╭─ Source material

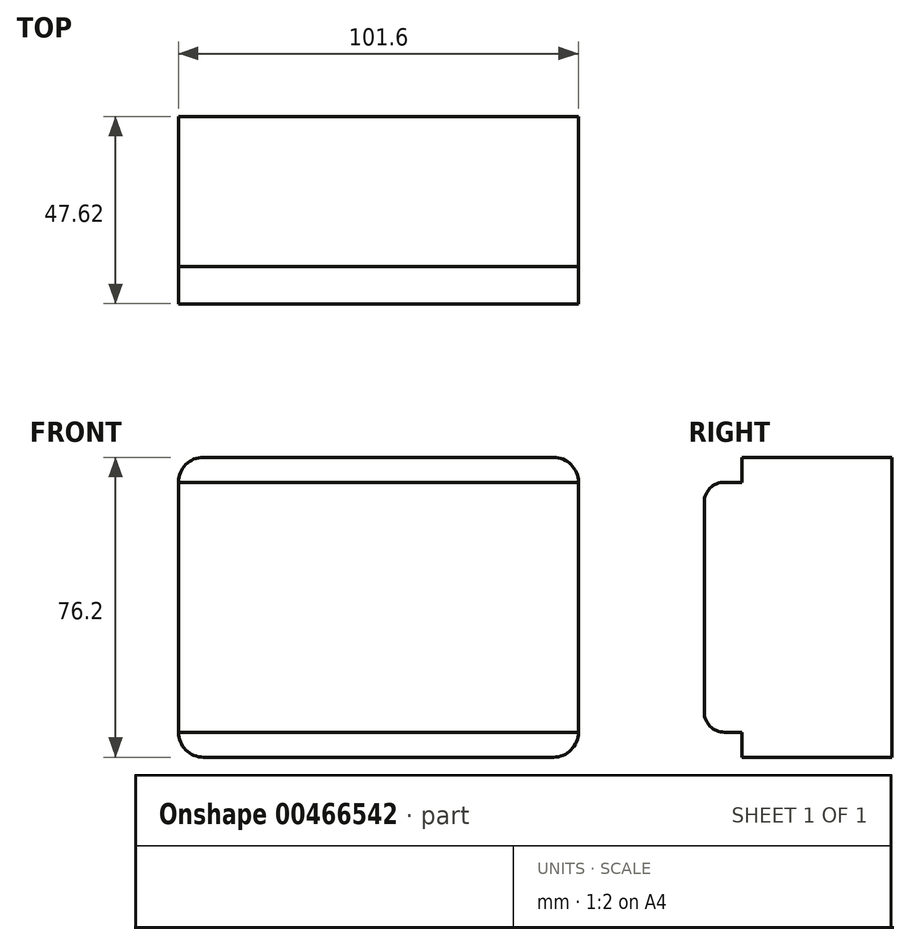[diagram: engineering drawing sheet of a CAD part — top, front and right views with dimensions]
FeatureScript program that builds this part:
annotation { "Feature Type Name" : "Feature", "Feature Type Description" : "" }
export const myFeature = defineFeature(function(context is Context, id is Id, definition is map)
    precondition{}
    {
        {
            var Q0;
            Q0=qCreatedBy(makeId("Front.planeOp"),FACE);
            var sketch = newSketch(context, id + "F0", { "sketchPlane" : qUnion([Q0])});
            skLineSegment(sketch, "E0.bottom", {"start": v(50.8, -38.1) * mm, "end": v(-50.8, -38.1) * mm});
            skLineSegment(sketch, "E0.top", {"start": v(50.8, 38.1) * mm, "end": v(-50.8, 38.1) * mm});
            skLineSegment(sketch, "E0.left", {"start": v(50.8, -38.1) * mm, "end": v(50.8, 38.1) * mm});
            skLineSegment(sketch, "E0.right", {"start": v(-50.8, -38.1) * mm, "end": v(-50.8, 38.1) * mm});
            skPoint(sketch, "E0.middle", {"position": v(0, 0) * mm});
            skSolve(sketch);
        }
        {
            var Q0;
            Q0=makeQuery(id+"F0.imprint","IMPRINT",FACE,{"disambiguationData":[TD([[makeQuery(id+"F0.imprint","IMPRINT",EDGE,{"derivedFrom":sQuery(id+"F0.wireOp",EDGE,"E0.bottom")}),-1.0]])]});
            extrude(context, id + "F1", {"entities" : qUnion([Q0]), "depth" : 38.1 * mm});
        }
        {
            var Q0;
            Q0=makeQuery(id+"F1.opExtrude","SWEPT_EDGE",EDGE,{"disambiguationData":[OSD([sQuery(id+"F0.wireOp",EDGE,"E0.bottom"),sQuery(id+"F0.wireOp",EDGE,"E0.left")])]});
            var Q1;
            Q1=makeQuery(id+"F1.opExtrude","SWEPT_EDGE",EDGE,{"disambiguationData":[OSD([sQuery(id+"F0.wireOp",EDGE,"E0.top"),sQuery(id+"F0.wireOp",EDGE,"E0.left")])]});
            var Q2;
            Q2=makeQuery(id+"F1.opExtrude","SWEPT_EDGE",EDGE,{"disambiguationData":[OSD([sQuery(id+"F0.wireOp",EDGE,"E0.top"),sQuery(id+"F0.wireOp",EDGE,"E0.right")])]});
            var Q3;
            Q3=makeQuery(id+"F1.opExtrude","SWEPT_EDGE",EDGE,{"disambiguationData":[OSD([sQuery(id+"F0.wireOp",EDGE,"E0.bottom"),sQuery(id+"F0.wireOp",EDGE,"E0.right")])]});
            fillet(context, id + "F2", {"entities" : qUnion([Q0, Q1, Q2, Q3]), "radius" : 6.35 * mm, "tangentPropagation" : true, "allowEdgeOverflow" : false});
        }
        {
            var Q0;
            Q0=makeQuery(id+"F1.opExtrude","CAP_FACE",FACE,{"disambiguationData":[OSD([sQuery(id+"F0.wireOp",EDGE,"E0.bottom"),sQuery(id+"F0.wireOp",EDGE,"E0.top"),sQuery(id+"F0.wireOp",EDGE,"E0.left"),sQuery(id+"F0.wireOp",EDGE,"E0.right")])],"isStart":false});
            var sketch = newSketch(context, id + "F3", { "sketchPlane" : qUnion([Q0])});
            skLineSegment(sketch, "E1.bottom", {"start": v(50.8, -31.75) * mm, "end": v(-50.8, -31.75) * mm});
            skLineSegment(sketch, "E1.top", {"start": v(50.8, 31.75) * mm, "end": v(-50.8, 31.75) * mm});
            skLineSegment(sketch, "E1.left", {"start": v(50.8, -31.75) * mm, "end": v(50.8, 31.75) * mm});
            skLineSegment(sketch, "E1.right", {"start": v(-50.8, -31.75) * mm, "end": v(-50.8, 31.75) * mm});
            skPoint(sketch, "E1.middle", {"position": v(0, 0) * mm});
            skSolve(sketch);
        }
        {
            var Q0;
            Q0=makeQuery(id+"F3.imprint","IMPRINT",FACE,{"disambiguationData":[TD([[makeQuery(id+"F3.imprint","IMPRINT",EDGE,{"derivedFrom":sQuery(id+"F3.wireOp",EDGE,"E1.bottom")}),-1.0]])]});
            extrude(context, id + "F4", {"entities" : qUnion([Q0]), "operationType" : NewBodyOperationType.ADD, "depth" : 9.52 * mm});
        }
        {
            var Q0;
            Q0=makeQuery(id+"F4.opExtrude","CAP_EDGE",EDGE,{"disambiguationData":[OSD([sQuery(id+"F3.wireOp",EDGE,"E1.top")])],"isStart":false});
            var Q1;
            Q1=makeQuery(id+"F4.opExtrude","CAP_EDGE",EDGE,{"disambiguationData":[OSD([sQuery(id+"F3.wireOp",EDGE,"E1.bottom")])],"isStart":false});
            fillet(context, id + "F5", {"entities" : qUnion([Q0, Q1]), "radius" : 5.08 * mm, "tangentPropagation" : true, "allowEdgeOverflow" : false});
        }
    });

╰─

■ **To do**
State how many lines of the items above contain the string "context". Reply with the number alone.

■ **Worked solution**
7